* SET TASKS *
1 > In the passage on Putin and Ukraine, what share of support did the Levada Center polling show for the Russian president days after the annexation?
2 > Go on with the passage on Putin and Ukraine, picking up after its last sentence.

* PASSAGE GIVEN *
◇ ◇ ◇ ◇ ◇
Putin’s other objective is to muddy the Ukrainian presidential election scheduled for May 25. Balloting that is widely regarded as fair and inclusive would confer legitimacy on the central government in Kiev, undercutting Russia’s claim that it needs to protect Russian-speaking Ukrainians.

Continued defiance by pro-Russia gunmen would undermine the Kiev leadership’s ability to govern or organize polling places and international monitoring for the presidential vote in less than five weeks.

Putin’s invasion and seizure of Crimea were wildly popular, according to polling by the independent Levada Center, which showed that support for the Russian president had soared to 80% days after the March 21 annexation.
◇ ◇ ◇ ◇ ◇
* PROVIDED MATERIAL *
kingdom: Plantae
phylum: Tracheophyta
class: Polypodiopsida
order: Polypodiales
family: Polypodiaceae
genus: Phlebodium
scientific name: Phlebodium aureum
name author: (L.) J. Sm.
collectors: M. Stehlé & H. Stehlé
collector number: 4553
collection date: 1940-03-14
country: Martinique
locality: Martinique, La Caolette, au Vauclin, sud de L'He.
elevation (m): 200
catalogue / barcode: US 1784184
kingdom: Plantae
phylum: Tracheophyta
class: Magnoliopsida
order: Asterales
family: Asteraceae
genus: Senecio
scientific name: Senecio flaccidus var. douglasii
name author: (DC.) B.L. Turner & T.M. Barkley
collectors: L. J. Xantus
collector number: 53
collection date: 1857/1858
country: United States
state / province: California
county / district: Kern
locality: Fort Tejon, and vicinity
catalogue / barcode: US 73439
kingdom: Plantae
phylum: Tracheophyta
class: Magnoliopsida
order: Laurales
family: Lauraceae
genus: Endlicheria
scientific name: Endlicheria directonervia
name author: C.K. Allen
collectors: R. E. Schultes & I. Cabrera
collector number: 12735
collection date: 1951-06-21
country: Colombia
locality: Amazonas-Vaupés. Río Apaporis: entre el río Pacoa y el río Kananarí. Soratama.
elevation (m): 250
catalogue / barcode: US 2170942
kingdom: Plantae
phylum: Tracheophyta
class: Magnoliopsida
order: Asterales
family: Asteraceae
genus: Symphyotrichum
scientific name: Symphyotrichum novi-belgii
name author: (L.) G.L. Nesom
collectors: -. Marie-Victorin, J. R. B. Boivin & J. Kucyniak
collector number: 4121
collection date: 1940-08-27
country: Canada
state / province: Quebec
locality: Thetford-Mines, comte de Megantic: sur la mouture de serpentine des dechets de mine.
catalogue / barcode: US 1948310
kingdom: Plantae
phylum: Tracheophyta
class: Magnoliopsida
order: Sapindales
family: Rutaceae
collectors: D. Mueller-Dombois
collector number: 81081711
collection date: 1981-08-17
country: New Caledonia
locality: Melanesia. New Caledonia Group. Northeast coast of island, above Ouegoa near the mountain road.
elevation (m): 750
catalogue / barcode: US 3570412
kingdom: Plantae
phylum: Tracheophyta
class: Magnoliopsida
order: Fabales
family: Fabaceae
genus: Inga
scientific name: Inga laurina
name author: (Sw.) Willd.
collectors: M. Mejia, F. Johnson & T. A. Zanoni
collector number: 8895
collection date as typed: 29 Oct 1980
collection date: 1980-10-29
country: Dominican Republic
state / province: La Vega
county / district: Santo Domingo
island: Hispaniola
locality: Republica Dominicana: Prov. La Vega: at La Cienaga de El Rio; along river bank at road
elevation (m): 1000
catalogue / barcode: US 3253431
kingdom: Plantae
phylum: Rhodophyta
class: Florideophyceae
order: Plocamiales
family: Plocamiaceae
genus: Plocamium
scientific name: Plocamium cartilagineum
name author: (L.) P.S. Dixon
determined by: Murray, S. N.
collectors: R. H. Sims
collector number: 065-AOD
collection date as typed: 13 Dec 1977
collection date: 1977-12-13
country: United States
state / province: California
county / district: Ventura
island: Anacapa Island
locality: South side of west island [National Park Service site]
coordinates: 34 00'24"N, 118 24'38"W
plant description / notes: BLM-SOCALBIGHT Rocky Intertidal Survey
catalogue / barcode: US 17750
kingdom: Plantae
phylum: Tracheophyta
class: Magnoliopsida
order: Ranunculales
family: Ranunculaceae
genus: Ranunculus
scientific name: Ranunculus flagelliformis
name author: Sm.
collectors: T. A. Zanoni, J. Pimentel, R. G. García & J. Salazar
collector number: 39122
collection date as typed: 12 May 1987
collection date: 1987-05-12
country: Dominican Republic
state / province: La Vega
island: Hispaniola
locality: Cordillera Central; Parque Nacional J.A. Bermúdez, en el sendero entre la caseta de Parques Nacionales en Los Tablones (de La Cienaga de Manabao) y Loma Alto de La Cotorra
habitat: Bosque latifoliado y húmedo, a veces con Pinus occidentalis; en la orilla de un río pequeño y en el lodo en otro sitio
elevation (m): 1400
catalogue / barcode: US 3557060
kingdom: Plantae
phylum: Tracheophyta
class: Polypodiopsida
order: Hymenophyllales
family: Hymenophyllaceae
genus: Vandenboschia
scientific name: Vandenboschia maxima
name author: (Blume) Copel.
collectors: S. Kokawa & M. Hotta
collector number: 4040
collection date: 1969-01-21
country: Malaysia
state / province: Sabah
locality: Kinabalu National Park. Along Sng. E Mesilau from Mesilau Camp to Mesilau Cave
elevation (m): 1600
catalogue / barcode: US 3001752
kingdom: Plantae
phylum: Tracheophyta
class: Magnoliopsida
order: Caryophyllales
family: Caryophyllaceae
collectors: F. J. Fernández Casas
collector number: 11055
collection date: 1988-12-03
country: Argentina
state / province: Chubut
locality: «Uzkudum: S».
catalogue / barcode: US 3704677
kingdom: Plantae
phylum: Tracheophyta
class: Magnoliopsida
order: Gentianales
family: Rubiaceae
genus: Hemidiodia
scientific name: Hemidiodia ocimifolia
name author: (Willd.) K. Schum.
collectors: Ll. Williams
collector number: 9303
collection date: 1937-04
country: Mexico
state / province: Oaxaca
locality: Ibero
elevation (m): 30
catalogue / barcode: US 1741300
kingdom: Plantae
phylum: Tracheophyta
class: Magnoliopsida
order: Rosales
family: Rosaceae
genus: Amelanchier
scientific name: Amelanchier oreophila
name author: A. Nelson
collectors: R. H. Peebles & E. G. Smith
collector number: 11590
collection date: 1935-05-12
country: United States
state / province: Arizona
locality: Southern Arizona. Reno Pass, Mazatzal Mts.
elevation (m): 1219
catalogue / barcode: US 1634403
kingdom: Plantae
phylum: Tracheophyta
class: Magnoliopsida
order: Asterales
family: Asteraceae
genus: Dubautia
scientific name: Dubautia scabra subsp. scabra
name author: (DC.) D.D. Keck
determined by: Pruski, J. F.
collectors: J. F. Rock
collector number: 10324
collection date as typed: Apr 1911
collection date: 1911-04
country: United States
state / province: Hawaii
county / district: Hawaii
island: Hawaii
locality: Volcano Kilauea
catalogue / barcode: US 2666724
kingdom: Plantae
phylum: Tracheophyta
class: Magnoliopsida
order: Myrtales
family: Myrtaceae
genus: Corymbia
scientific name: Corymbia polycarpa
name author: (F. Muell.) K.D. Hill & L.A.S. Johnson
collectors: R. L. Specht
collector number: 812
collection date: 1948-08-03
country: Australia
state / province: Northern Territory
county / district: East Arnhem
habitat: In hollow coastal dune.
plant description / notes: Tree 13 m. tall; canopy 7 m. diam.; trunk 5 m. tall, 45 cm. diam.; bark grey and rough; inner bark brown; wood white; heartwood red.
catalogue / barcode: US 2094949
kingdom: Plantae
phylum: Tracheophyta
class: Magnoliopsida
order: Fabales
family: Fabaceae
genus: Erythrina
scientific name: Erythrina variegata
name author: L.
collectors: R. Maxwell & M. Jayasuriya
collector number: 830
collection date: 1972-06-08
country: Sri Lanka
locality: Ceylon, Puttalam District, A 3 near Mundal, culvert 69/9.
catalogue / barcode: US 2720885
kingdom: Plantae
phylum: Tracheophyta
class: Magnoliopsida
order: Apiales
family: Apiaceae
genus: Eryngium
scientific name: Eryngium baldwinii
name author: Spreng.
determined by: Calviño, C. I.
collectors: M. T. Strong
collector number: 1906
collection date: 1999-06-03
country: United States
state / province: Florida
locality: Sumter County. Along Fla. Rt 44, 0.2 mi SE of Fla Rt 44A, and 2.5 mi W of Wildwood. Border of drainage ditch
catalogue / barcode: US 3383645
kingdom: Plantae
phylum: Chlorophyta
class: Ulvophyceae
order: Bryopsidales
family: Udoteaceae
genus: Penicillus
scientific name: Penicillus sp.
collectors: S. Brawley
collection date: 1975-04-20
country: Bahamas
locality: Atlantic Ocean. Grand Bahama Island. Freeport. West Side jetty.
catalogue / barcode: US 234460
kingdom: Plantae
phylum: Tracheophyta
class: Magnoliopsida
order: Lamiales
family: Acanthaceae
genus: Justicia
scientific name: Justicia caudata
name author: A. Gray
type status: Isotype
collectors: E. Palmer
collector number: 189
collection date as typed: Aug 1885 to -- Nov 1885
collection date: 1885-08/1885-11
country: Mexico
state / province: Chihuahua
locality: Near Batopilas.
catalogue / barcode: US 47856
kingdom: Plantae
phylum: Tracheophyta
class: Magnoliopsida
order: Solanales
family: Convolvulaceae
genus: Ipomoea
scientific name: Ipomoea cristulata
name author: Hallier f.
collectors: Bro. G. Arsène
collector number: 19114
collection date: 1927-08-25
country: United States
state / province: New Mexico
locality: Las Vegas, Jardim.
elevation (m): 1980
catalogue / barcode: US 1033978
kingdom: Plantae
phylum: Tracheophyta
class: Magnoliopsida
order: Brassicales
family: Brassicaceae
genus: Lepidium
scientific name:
◇ ◇ ◇ ◇ ◇
* EXERCISE RESULTS *
1 > 80%

2 >
Since then, Russian Cabinet ministers have begun sounding the alarm on the economic blow the Ukrainian unrest is dealing Russia. Economic growth this year is expected to be near zero, and huge amounts of foreign capital — $63 billion in the first quarter — are fleeing the country. But the bite on Russians’ buying power from those setbacks won’t be felt for months or years, providing little public pushback on Putin’s territorial ambitions.

Kremlin officials have feigned innocence in the armed takeovers of a dozen Ukrainian towns and cities since the Crimean gambit, even though many of the gunmen are armed with Russian army-issued rifles and wearing fatigues identical to those of Russian soldiers.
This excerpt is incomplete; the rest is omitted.